Problem requirements
Return each line of the data below that contains the string "lines".

Task material
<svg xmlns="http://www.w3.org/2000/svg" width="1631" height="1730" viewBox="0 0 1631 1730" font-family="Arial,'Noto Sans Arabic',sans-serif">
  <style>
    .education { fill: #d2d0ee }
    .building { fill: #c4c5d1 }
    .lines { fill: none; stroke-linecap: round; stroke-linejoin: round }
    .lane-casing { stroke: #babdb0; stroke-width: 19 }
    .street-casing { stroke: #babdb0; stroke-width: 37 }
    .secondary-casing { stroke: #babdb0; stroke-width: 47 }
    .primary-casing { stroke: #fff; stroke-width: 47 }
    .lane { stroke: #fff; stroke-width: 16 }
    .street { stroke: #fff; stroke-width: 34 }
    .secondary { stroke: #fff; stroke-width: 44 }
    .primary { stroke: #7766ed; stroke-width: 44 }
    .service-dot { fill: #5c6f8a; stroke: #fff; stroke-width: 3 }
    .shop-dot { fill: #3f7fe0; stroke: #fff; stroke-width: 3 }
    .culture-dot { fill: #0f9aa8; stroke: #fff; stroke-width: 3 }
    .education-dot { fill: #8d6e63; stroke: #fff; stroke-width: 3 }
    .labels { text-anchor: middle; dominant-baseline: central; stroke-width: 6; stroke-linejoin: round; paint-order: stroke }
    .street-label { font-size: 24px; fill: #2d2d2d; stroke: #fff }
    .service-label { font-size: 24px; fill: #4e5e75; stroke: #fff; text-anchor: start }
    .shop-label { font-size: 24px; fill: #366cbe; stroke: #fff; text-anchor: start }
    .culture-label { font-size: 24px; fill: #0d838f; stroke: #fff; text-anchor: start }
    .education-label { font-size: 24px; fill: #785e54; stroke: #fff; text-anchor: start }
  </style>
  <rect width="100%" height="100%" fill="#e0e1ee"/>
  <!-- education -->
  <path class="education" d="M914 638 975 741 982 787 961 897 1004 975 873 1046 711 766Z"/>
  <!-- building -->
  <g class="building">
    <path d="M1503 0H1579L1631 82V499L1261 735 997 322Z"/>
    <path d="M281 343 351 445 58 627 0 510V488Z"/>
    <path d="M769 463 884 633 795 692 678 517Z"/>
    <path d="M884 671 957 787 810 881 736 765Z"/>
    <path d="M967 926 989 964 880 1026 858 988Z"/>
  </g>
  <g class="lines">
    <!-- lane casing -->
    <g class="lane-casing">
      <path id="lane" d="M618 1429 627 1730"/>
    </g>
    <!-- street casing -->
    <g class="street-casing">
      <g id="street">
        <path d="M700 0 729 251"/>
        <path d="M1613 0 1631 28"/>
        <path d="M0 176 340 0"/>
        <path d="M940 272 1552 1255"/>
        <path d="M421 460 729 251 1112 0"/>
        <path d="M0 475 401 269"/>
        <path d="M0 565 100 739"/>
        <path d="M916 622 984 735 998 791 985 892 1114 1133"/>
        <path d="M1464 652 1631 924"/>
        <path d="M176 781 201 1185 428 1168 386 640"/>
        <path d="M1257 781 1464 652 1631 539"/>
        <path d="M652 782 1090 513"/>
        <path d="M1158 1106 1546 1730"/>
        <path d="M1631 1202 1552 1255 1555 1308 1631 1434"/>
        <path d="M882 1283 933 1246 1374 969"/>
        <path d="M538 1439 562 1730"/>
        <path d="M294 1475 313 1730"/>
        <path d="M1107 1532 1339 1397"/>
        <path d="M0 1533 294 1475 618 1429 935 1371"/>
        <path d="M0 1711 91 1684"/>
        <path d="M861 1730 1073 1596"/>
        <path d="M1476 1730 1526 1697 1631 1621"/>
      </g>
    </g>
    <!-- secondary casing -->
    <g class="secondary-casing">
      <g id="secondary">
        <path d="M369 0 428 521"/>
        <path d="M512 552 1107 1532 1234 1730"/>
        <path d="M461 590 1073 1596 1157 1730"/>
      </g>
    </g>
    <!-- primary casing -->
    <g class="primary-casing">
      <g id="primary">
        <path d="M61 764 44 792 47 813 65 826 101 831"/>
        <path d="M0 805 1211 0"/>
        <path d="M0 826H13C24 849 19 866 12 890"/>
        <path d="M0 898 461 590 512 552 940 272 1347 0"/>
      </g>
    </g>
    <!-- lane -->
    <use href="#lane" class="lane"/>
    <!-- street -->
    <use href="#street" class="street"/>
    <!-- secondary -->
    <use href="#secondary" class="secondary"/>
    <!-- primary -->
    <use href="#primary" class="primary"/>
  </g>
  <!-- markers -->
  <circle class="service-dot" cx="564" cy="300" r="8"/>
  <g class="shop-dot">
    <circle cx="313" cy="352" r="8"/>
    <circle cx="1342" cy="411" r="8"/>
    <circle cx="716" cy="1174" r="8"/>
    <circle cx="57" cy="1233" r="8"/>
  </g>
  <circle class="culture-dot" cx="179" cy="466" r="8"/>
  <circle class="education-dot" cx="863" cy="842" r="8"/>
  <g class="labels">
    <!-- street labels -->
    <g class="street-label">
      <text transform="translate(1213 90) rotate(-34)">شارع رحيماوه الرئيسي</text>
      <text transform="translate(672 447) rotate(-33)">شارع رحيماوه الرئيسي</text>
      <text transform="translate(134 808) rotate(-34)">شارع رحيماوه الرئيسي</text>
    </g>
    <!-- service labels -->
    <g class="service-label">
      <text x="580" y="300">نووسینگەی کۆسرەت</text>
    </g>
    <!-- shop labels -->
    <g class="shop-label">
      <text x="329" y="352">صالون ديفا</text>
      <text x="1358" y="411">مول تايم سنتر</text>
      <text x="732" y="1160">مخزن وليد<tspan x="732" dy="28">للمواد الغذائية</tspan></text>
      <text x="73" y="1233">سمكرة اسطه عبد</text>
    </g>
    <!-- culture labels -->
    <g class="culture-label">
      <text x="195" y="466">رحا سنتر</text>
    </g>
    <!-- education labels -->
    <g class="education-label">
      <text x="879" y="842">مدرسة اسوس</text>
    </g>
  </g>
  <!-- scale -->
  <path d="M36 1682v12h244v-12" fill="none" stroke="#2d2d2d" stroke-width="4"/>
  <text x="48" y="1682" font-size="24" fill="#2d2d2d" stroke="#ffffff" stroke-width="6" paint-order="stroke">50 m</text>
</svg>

Output
    .lines { fill: none; stroke-linecap: round; stroke-linejoin: round }
  <g class="lines">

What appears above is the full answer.